The conveyance from Panama to Victoria offered greater difficulties. The connection between British mail steamers arriving at Colon and the United States steamers running from Panama to San Francisco, was so faulty, that the mails would have to lie at Panama as long as two weeks before they were taken forward. The passage to San Francisco occupied two weeks, and from this point to Victoria from four to five days. The delay at the isthmus was usually avoided by taking the steamer from England to New York, from whence a line of steamers ran to Colon in close connection with the Pacific steamers from Panama. By the latter route the journey from London to Victoria was made in about forty-five days.

But the important consideration with the treasury was the very considerable cost. The preference of the government was for an all-British conveyance. This could be arranged by having a steamer, subsidized by the government, take the mails from the Cunard vessels at either Halifax or New York, and carry them to Colon, and by providing other vessels under its control to make the conveyance from Panama to Victoria. The enormous cost of these services precluded the adoption of this scheme, until the colony had grown to an extent that it could bear, at least, part of the cost. It was estimated that the steamer on the Atlantic coast would call for an outlay of £25,000 a year, while the Pacific line would cost not less than £100,000 a year.

A solution of the difficulty was found through the good offices of the United States government. There was a service carried on twice a week between St. Louis, Missouri and San Francisco. The route was 2,765 miles in length, and it was covered by four-horse coaches with great regularity in twenty-two days.

This service, the United States government placed at the disposal of the British post office for the exchange of its correspondence with its distant colony. The mails on their arrival at San Francisco were delivered to the British consul, who arranged for their transmission to their destination.

At the best, the isolation of the new settlement was extreme. There had been a newspaper in Victoria since June 1858. It was published weekly, and for two weeks out of three, its columns were confined to purely local news. The third issue presented the appearance of a modern newspaper. The steamer "Eliza Anderson" had arrived from Olympia, bringing with it the despatches from San Francisco, containing news from all parts of the world.

How belated the news was may be gathered from a glance over one of the issues. The issue of March 9 contained news from San Francisco, not later than February 8, and from St. Louis, the latest date was February 5. As St. Louis was within the eastern telegraph system, the papers from the city contained despatches from all parts of the United States and Canada. It was observed that among the items of news was the arrival of the steamer "Bohemia" at New York, with the Liverpool newspapers of January 18. So that under ordinary circumstances, news from England was fifty days old before it reached the public in Victoria.

The construction of a telegraph line to the Pacific in the autumn of 1861, and the extension of the lines of the California State Telegraphic Company to Portland, Oregon, in 1864, did much to relieve the situation, so far as concerned news important enough to be sent by telegraph to the newspapers in San Francisco.
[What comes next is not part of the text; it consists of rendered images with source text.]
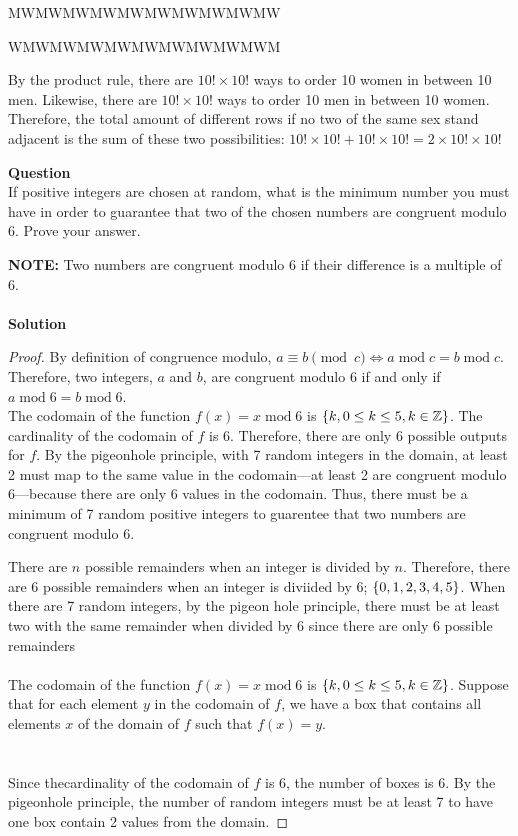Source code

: \documentclass[article,12pt]{article}
\newcounter{question}
\def\questionnum{{\Large\bfseries{Question \arabic{question} }}\\[1em]}
\newcommand{\question}{
    \stepcounter{question}
    \questionnum
}
\newcommand{\solution}{
    {{\large\bfseries{Solution}}}
}
\newcommand{\Mod}[1]{\;\mathrm{mod}\; #1} %
\DeclarePairedDelimiter\set{\{}{\}}
\newcommand{\ints}{\mathbb{Z}}
\begin{document}
\begin{center}
    MWMWMWMWMWMWMWMWMWMW
\end{center}
\begin{center}
    WMWMWMWMWMWMWMWMWMWM
\end{center}
By the product rule, there are $10! \times 10!$ ways to order 10 women in between 10 men. Likewise, there are $10! \times 10!$ ways to order 10 men in between 10 women. Therefore, the total amount of different rows if no two of the same sex stand adjacent is the sum of these two possibilities: $10! \times 10! + 10! \times 10! = 2 \times 10! \times 10!$
\newpage
\question
If positive integers are chosen at random, what is the minimum number you must have in order to guarantee that two of the chosen numbers are congruent modulo 6.   Prove your answer. \par  {\bf NOTE:} Two numbers are congruent modulo 6 if their difference is a multiple of 6.\\
\\
\solution
\begin{proof}
    By definition of congruence modulo, $ a \equiv b \pmod{c} \iff a \Mod{c} = b \Mod{c}$. Therefore, two integers, $a$ and $b$, are congruent modulo 6 if and only if $a \Mod{6} = b \Mod{6}$. \\
    
    The codomain of the function $f(x) = x \Mod 6$ is $\set*{k, 0 \leq k \leq 5, k \in \ints}$. The cardinality of the codomain of $f$ is 6. Therefore, there are only 6 possible outputs for $f$. By the pigeonhole principle, with 7 random integers in the domain, at least 2 must map to the same value in the codomain---at least 2 are congruent modulo 6---because there are only 6 values in the codomain. Thus, there must be a minimum of 7 random positive integers to guarentee that two numbers are congruent modulo 6.

     There are $n$ possible remainders when an integer is divided by $n$. Therefore, there are 6 possible remainders when an integer is diviided by 6; $\set*{0,1,2,3,4,5}$. When there are 7 random integers, by the pigeon hole principle, there must be at least two with the same remainder when divided by 6 since there are only 6 possible remainders
\\
\\
    The codomain of the function $f(x) = x \Mod 6$ is $\set*{k, 0 \leq k \leq 5, k \in \ints}$. Suppose that for each element $y$ in the codomain of $f$, we have a box that contains all elements $x$ of the domain of $f$ such that $f(x)=y$. \\
    \\
    \\
    Since thecardinality of the codomain of $f$ is 6, the number of boxes is 6. By the pigeonhole principle, the number of random integers must be at least 7 to have one box contain 2 values from the domain.
\end{proof}
\end{document}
But the ordinary news from Canada did not reach Victoria by telegraph, and the length of the delay in the transmission of news from Canada by letter may be seen from the fact that the British Colonist of November 11, 1864, contained a newsletter from Canada, dated September 30—six weeks earlier. Governor Kennedy in his annual report to the colonial secretary on the state of the colony in 1864 observed that "expensive and defective postal and other communications are the great bar to progress, and reflect but little credit on the two great nations—England and America. A Times newspaper costs fourpence postage, and that for a book is entirely prohibitory."

Arrangements of a simple character were made for the conveyance of letters into the sections occupied by the miners. In November 1858, governor Douglas reported that the men at the mines—nearly all of whom were on the course of the Fraser river—numbered 10,500. He also stated that he had arranged a postal system on a small scale, which provided for the wants of the country, at an expenditure which was fully covered by the receipts.

The earliest letter delivery in this region was carried on by the express companies, whose operations were extended from California to British Columbia, with the migration of the miners to the newly-discovered gold districts. This mode of delivery is described by a British naval officer, who spent four years in the country, as one of the safest imaginable. He states that "so great is his faith in them that he would trust anything in even that most insecure country (California) in an envelope bearing the stamp of the Wells Fargo and Company's express."[324]